Directive =
Images should not appear in the copy, yet every line of the listing below must be printed exactly.
---
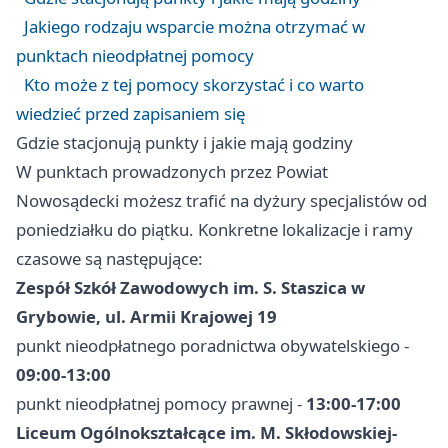
Jakiego rodzaju wsparcie można otrzymać w
punktach nieodpłatnej pomocy
Kto może z tej pomocy skorzystać i co warto
wiedzieć przed zapisaniem się
Gdzie stacjonują punkty i jakie mają godziny
W punktach prowadzonych przez Powiat
Nowosądecki możesz trafić na dyżury specjalistów od
poniedziałku do piątku. Konkretne lokalizacje i ramy
czasowe są następujące:
Zespół Szkół Zawodowych im. S. Staszica w
Grybowie, ul. Armii Krajowej 19
punkt nieodpłatnego poradnictwa obywatelskiego -
09:00-13:00
punkt nieodpłatnej pomocy prawnej -
13:00-17:00
Liceum Ogólnokształcące im. M. Skłodowskiej-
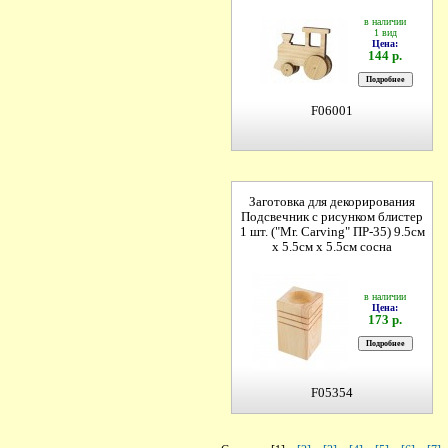
в наличии
1 вид
Цена:
144 р.
F06001
Заготовка для декорирования
Подсвечник с рисунком блистер
1 шт. ("Mr. Carving" ПР-35) 9.5см
х 5.5см х 5.5см сосна
в наличии
Цена:
173 р.
F05354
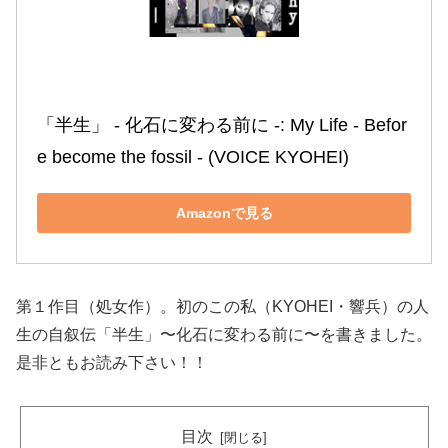
「半生」 ‐ 化石に変わる前に ‐: My Life ‐ Befor
e become the fossil ‐ (VOICE KYOHEI)
Amazonで見る
第１作目（処女作）。初のこの私（KYOHEI・響兵）の人
生の自叙伝「半生」〜化石に変わる前に〜を書きました。
是非ともお読み下さい！！
目次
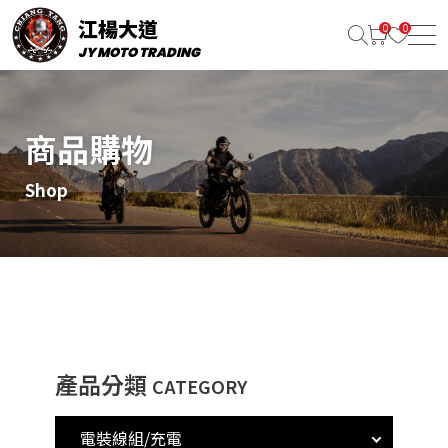
江楊大道
JY MOTO TRADING
商品購物
Shop
產品分類
CATEGORY
電裝線組/充電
---
Exercise response =
Jakiego rodzaju wsparcie można otrzymać w
punktach nieodpłatnej pomocy
Kto może z tej pomocy skorzystać i co warto
wiedzieć przed zapisaniem się
Gdzie stacjonują punkty i jakie mają godziny
W punktach prowadzonych przez Powiat
Nowosądecki możesz trafić na dyżury specjalistów od
poniedziałku do piątku. Konkretne lokalizacje i ramy
czasowe są następujące:
Zespół Szkół Zawodowych im. S. Staszica w
Grybowie, ul. Armii Krajowej 19
punkt nieodpłatnego poradnictwa obywatelskiego -
09:00-13:00
punkt nieodpłatnej pomocy prawnej -
13:00-17:00
Liceum Ogólnokształcące im. M. Skłodowskiej-
в наличии
1 вид
Цена:
144 р.
F06001
Заготовка для декорирования
Подсвечник с рисунком блистер
1 шт. ("Mr. Carving" ПР-35) 9.5см
х 5.5см х 5.5см сосна
в наличии
Цена:
173 р.
F05354
「半生」 ‐ 化石に変わる前に ‐: My Life ‐ Befor
e become the fossil ‐ (VOICE KYOHEI)
Amazonで見る
第１作目（処女作）。初のこの私（KYOHEI・響兵）の人
生の自叙伝「半生」〜化石に変わる前に〜を書きました。
是非ともお読み下さい！！
目次
江楊大道
JY MOTO TRADING
商品購物
Shop
產品分類
CATEGORY
電裝線組/充電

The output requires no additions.